Thirdly, unlike the violence-prone 1979 revolutionaries, present-day Greeners show a remarkable antipathy towards indiscriminate and mindless violence. In fact, this could be said to be the closest to civil non-violent struggle in memory. We welcome this development as a new form of struggle for social and political empowerment for the third world and beyond (see: Frontline, "A Winning Strategy" at pbs.org). The South African model--where regime henchmen were given blanket clemency--is all the more critical for us because for millions of our devout fellow citizens, support for the regime is unfortunately equated with maintaining faith in God and the prophet.
Finally, this brings us to the contention that our group is for subordinating workers' rights to some nebulous larger aims.

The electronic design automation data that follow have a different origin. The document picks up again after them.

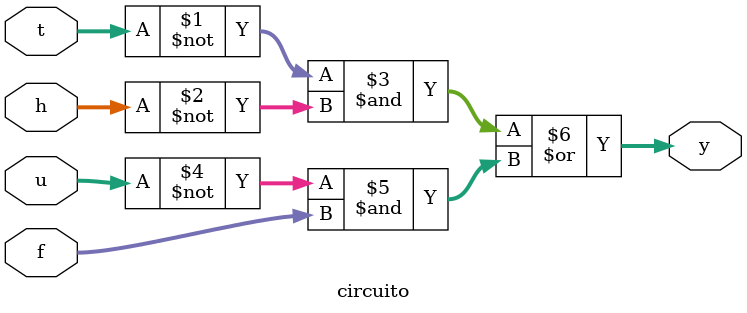
<source format=sv>


module circuito(
    input logic [2:0] h, u, t, f,
    output logic [2:0] y
);
    assign y = (~t & ~h) | (~u & f);

endmodule

</source>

What NILU member Homayoun Pourzad was saying in that interview was not that workers should put on hold the promotion of their class interests or that women and young people should not advance their interests. Any cursory glance at our English-language website, Iran Labor Report, would show that we are doing exactly opposite of what the N&L author wrote we are doing or saying. (The same could be said of Zahra Rahnavard, also treated unfairly by the author.) In fact, we are helping with organizing the unorganized at great risk to our security and safety.

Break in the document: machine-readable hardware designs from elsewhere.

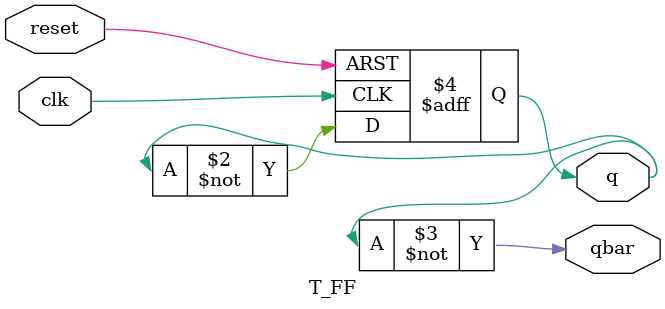
<source format=v>
`timescale 1ns / 1ps


module four_bit_ripple_up_counter(q,qbar,clk,reset);
    output [3:0] q,qbar;
    input clk,reset;
    T_FF t0(q[0],qbar[0],clk,reset);
    T_FF t1(q[1],qbar[1],qbar[0],reset);
    T_FF t2(q[2],qbar[2],qbar[1],reset);
    T_FF t3(q[3],qbar[3],qbar[2],reset);
endmodule
module T_FF(q,qbar,clk,reset);
    output reg q;
    output qbar;
    input clk,reset;
    always@(posedge reset or posedge clk)
    begin
        if (reset)
            q <=1'b0;
        else
            q <= ~q;
    end
    assign qbar = ~q;
endmodule

</source>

What Pourzad said in the interview was that differences among the various Green Movement contingents should not be allowed to aid the enemy to the detriment of the movement. Our movement is still rather weak while the enemy is ruthless, powerful and extremely cunning. What makes them even more dangerous is the special combination of religion and right-wing politics which they excel at exploiting with devastating results. For instance, there are currently over 40,000 volunteers signed up for suicide missions in Iran. In 2005-2006, the mighty U.S. Army was almost brought to its knees in Iraq by less than 1,000 suicide mission volunteers.
The analogy is not unlike the Weimar Republic before Hitler's rise to power. Had the liberals, socialists and communists united against Hitler, instead of attacking one another, the Nazis would probably not have been able to capture power in 1933 or even later. We are at a historic juncture which we could ill afford to miss. Any move that makes us weaker must be avoided. Class, gender and ethnic differences must be respected and articulated comradely and amicably. This was and remains the gist of our position.